Now that the incandescent light bulb ban has reached its full effect, what is it that consumers could expect in 2014 and the years to come? Here are our predictions and the expected consequences:
Stockpiling Bulbs – Less than expected
The 60W and 40W bulbs will be available in stores until the supplies run out. National Geographic quoted an Osram survey, according to which most consumers will refrain from buying significant supplies of the old bulbs. (Only 30% of those surveyed planned to stockpile.) Customers are opting to go to the newer technology bulbs. Time will tell if they stay satisfied with these choices based on price, look and hazardous components in some of the next-generation bulbs.
New Lighting Design Trends
As CFL, LED and eco-incandescent bulbs become more and more common, we hope the technology behind the production of such bulbs will improve, as well. Entirely new trends in home lighting are starting to emerge. (Just head to your nearest IKEA store to see that!)
To look on the bright side, consumers are getting the chance to buy modern fixtures, minimalist designs and even sculptural fixtures that are both a source of light and a work of art.
Learning about Lumens
One of the most confusing aspects of the transition will probably have to do with the switch from watts to lumens. Learning to read lumen information is still confusing for some buyers but it will become the standard. Watts provide a measure of the electricity used while lumens are a measure of the visible light that a bulb emits. A traditional 60W bulb and a 15W LED bulb could produce the same number of lumens but the LED bulb will be nearly 75 percent more energy efficient.
Decrease in the Price of LED Lights
Currently, LED household lights are quite expensive but experts predict a significant decrease in their price during 2014. As these bulbs become the norm, we anticipate they will get to be much more affordable.
What about Christmas?
LED technology continues to be an advantage for Christmas
Though not directly impacted by the incandescent light ban, LED strings and bulbs allow you to run 10-20 times more light strings in series than traditional bulbs with up to a 90% savings of electricity. For cities, massive projects and folks with small residential electric services, low-current lights make quantities of Holiday lighting possible that would have been unheard of 10 years ago.

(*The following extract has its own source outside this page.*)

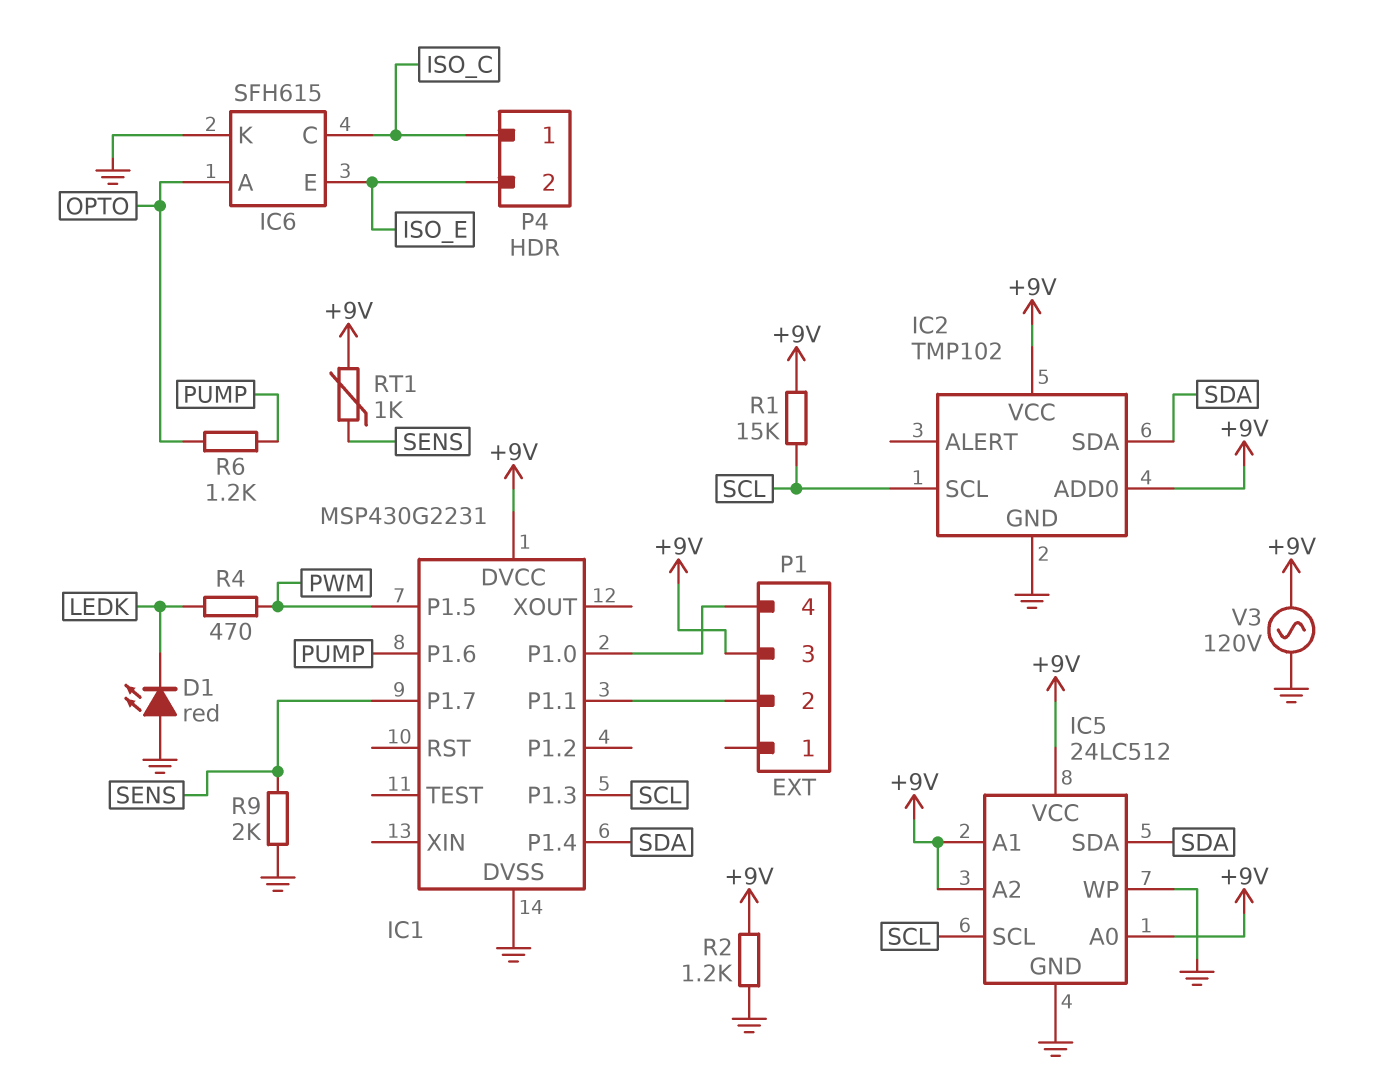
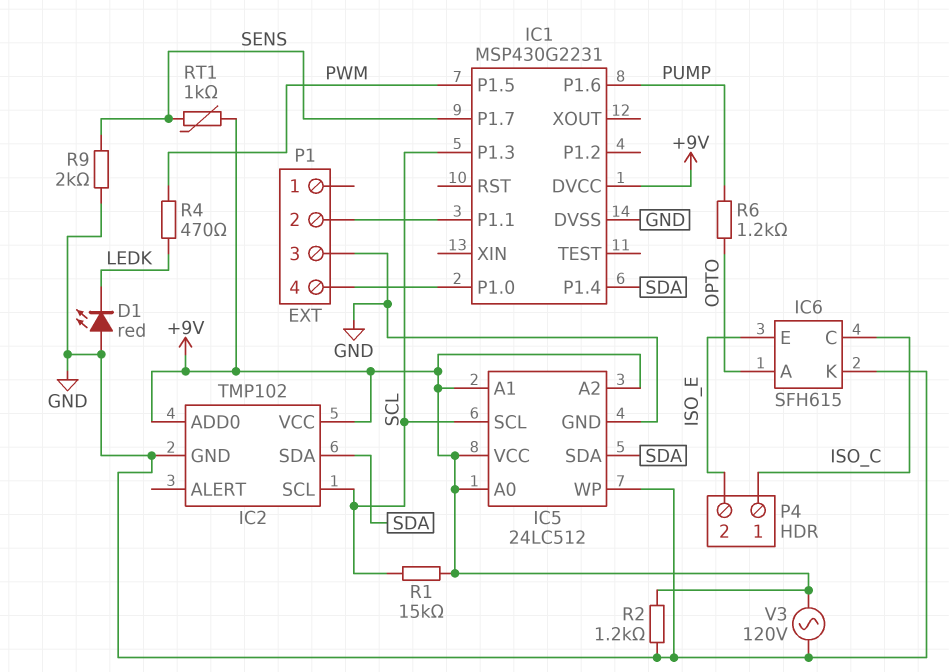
P1 pin 3: +9V -> GND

[Reminds me of my story about the city that needed to light a 30-foot tree planted on an island in the middle of a lake with access to only 1 15-amp breaker. <smile>]
So, as of now, you don’t have to worry about incandescent Christmas lights but in the home lighting arena, the phasing out of the manufacture of traditional bulbs will require consumers to change their mindset and their tastes when it comes to lighting the rooms and corners of their homes.
We’ll continue to keep our eyes on the news to see what lawmakers will think of next.